Given that the title of this blog is Diary of a Disabled Person you could be easily forgiven for thinking that discussing my life prior to disability is somewhat irrelevant. However having had many conversations with able-bodied people who accidentally discriminated against the disabled and pleaded ignorance, I have been able to reflect on my own actions before disability was a factor in my life.
The saying that “you never imagine that something like this could happen to you before it does happen” is clichéd, but it is also true. Before a virus decided my brain tissue looked like a tasty meal, disability was something other people had to deal with. Of course had you asked me, I would have thought myself to be highly inclusive and non-discriminatory, a result of my ignorance. I realise that in my time at school I have probably obstructed a corridor, left someone disabled to struggle with a door, and stepped across the front of a wheelchair without a second thought. I probably spoke to someone in a patronising tone or ignored them altogether in favour of speaking to whoever they were with. I certainly never stopped to consider that I could enter buildings that wheelchair users couldn’t, by virtue of the fact that I could climb up steps. Had I been old enough to drive chances are I would have parked over a lowered kerb. My parents brought me up not to misuse disabled facilities like toilets and changing rooms, but other than that, I probably caused many disabled people a headache or two.
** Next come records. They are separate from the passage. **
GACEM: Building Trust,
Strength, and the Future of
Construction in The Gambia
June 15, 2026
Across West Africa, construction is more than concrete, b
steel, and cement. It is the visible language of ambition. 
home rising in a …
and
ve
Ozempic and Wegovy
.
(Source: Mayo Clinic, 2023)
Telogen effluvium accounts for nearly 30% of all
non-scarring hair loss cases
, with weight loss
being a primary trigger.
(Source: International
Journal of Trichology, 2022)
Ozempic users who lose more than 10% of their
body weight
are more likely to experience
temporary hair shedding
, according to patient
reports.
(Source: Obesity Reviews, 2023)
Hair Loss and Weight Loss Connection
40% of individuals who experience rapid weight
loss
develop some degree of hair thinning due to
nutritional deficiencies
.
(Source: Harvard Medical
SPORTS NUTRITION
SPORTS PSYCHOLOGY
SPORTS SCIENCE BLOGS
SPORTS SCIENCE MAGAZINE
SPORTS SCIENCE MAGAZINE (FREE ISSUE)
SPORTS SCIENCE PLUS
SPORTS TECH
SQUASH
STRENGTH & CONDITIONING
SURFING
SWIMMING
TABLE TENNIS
All of these little annoyances that now occur in my daily life I have probably put someone else through and while I hate to make excuses, I would say that most were a result of ignorance. No one in the family was disabled at the time, none of my friends were disabled, and I wasn’t disabled; I had no experience to learn from. This is why I try to have a little patience with others when they simply didn’t know or realise that what they were doing would cause me extra trouble, particularly if they are genuinely apologetic and help me resolve the issue when it is brought to their attention. I will
sometimes try to reassure them that I used to do similar things out of ignorance myself.
There are however, a group of “ignorant” people that I find difficult to deal with. There are those who take exception to me having a problem with blocked access routes, and neither apologise nor help me resolve the issue, often giving me a mouthful of abuse for daring to burst their precious little bubble in the process. Many car drivers will move forwards to clear a kerb drop only to roll back over it once I have passed, leaving it blocked for any other wheelchair users. Others tell me they’ll only be there a minute and to be patient, despite the fact that this attitude can make me late to wherever I am headed.
Then, there are the worst of them all; the people who park in disabled bays, and use their changing rooms and toilets who don’t need to, usually because they want to take their pram/trolley/shopping bags into a larger room with them, and not when all the other facilities were already in use. These people are invariably the rudest and most inconsiderate, and certainly cannot plead ignorance when there are signs everywhere highlighting that disabled people should have priority access to those facilities. I knew better than that as a child, and I know I would never have been that inconsiderate
as an able-bodied adult.
I believe genuine ignorance to be a forgivable reason for accidental ableism. However when people choose to carry on impeding the disabled by continuing to do things they know are ableist, neither apologising nor helping me to rectify the issue or simply disobeying the signs displayed clearly around the facility, I cannot accept ignorance as an excuse. It is these people who are truly ableist and shouldn’t get to hide behind half-hearted excuses to avoid responsibility.